Scorched Earth was a step beyond the traditional artillery style. Gorillas.BAS was a straightforward approach. Scorched Earth was called "The mother of all games." While you still had to destroy the opponent's tank by judging power, angle, and against wind speed and direction, you could earn money with Scorched Earth. Linux users have enjoyed a 3D version of Scorched Earth for years. However, it was back in the BBS shareware days when version 1.2 came out, and we could play with the physics and economics of the landscapes and weapons. Unfortunately, I didn't get to play version 1.1.0. Although the purists would argue that it is better (or 1.0b), it was still an excellent game. Did you know you could change the messages displayed on the screen?


Doom was the beginning of a new generation of action games that advanced visual techniques to push PC hardware limits. Doom allowed PC gamers to experience the same gameplay, graphics, and sound as home consoles. It also introduced network multiplayer options, coining the term "deathmatch." These are still popular to this day.


Today, we are used to violent games. Rarely does anyone blink at the sight of a character falling from a building or inserting a knife into someone's neck. However, Syndicate was a controversial videogame violence focus group that caused some eyebrows to be raised in 1993. You are looking into the dark future, and you want to rule the world with the aid of an android team. To increase your power, influence, and cash reserves, you'll need to execute kill orders, rescue allies, and use persuasive tactics. As long as the goal of world dominance is achieved, you can be as violent or passive as you wish. Many of us here grew up with Syndicate, so we have a lot of affection for this title that is often forgotten. The sequel was even more intense.
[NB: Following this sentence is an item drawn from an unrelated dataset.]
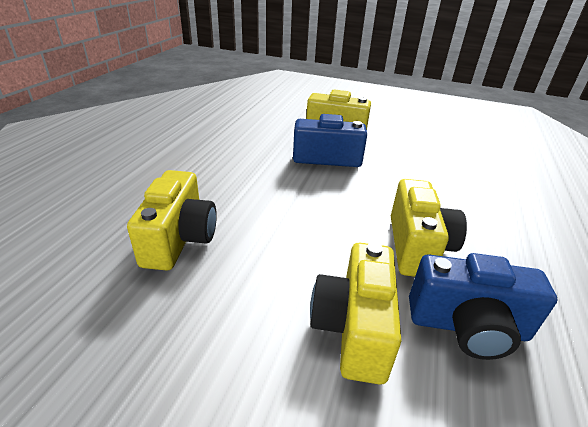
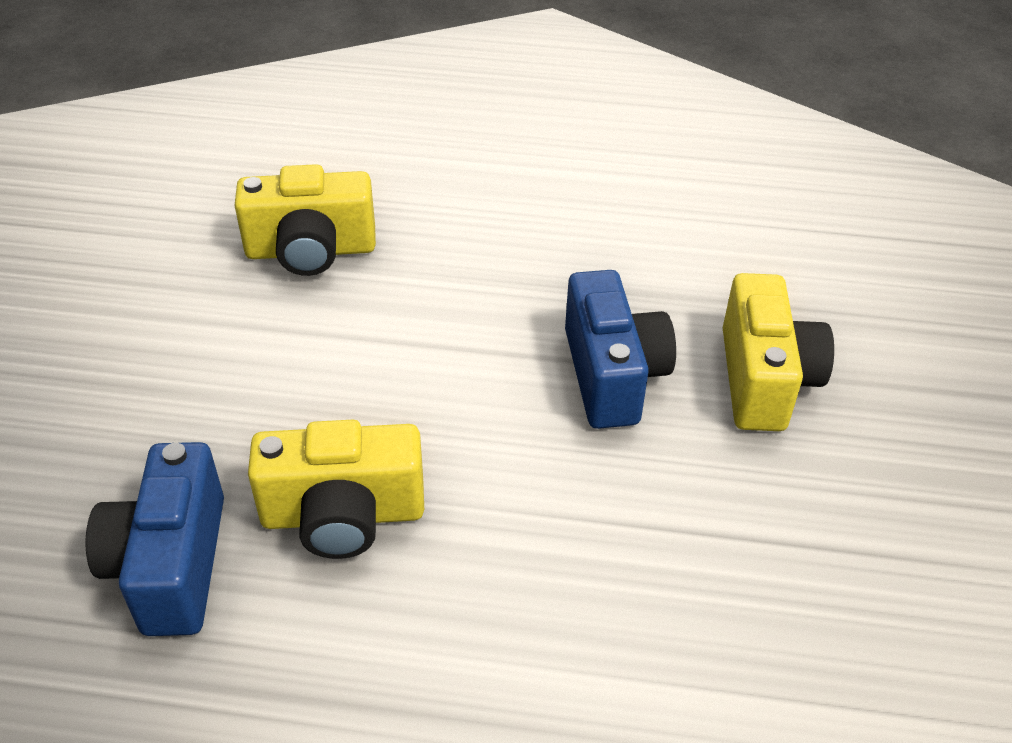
camera: 80 degrees right, 10 degrees up
(353, 328) = (165, 438): yellow camera -> none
The MS-DOS gaming universe is missing Blood, which is almost a criminally underrated title. Blood uses the same Build engine as Duke Nukem 3D. Despite its outdated technological base, it is far more interesting than Quake in character, design, and gameplay. Although the plot pits one man against a mad cult and their evil God, it feels seamless in design and control. Its vivid graphics create a coherent, terrifying whole. The voice and sound effects are unique in the DOS era. Blood is the best DOS first-person shooter with the most varied and creative level design.

Under a Killing Moon

This is more like an interactive film instead of a game. However, it's an enjoyable experience that takes you on a journey with the detective Tex Murphy. The story is set in San Francisco during a post-World War III time. It is the year 2042, and corruption and crime have been ravaging the city as they do in the rest of the globe. The radiation results have led to the creation of two types of people: normal people and mutants.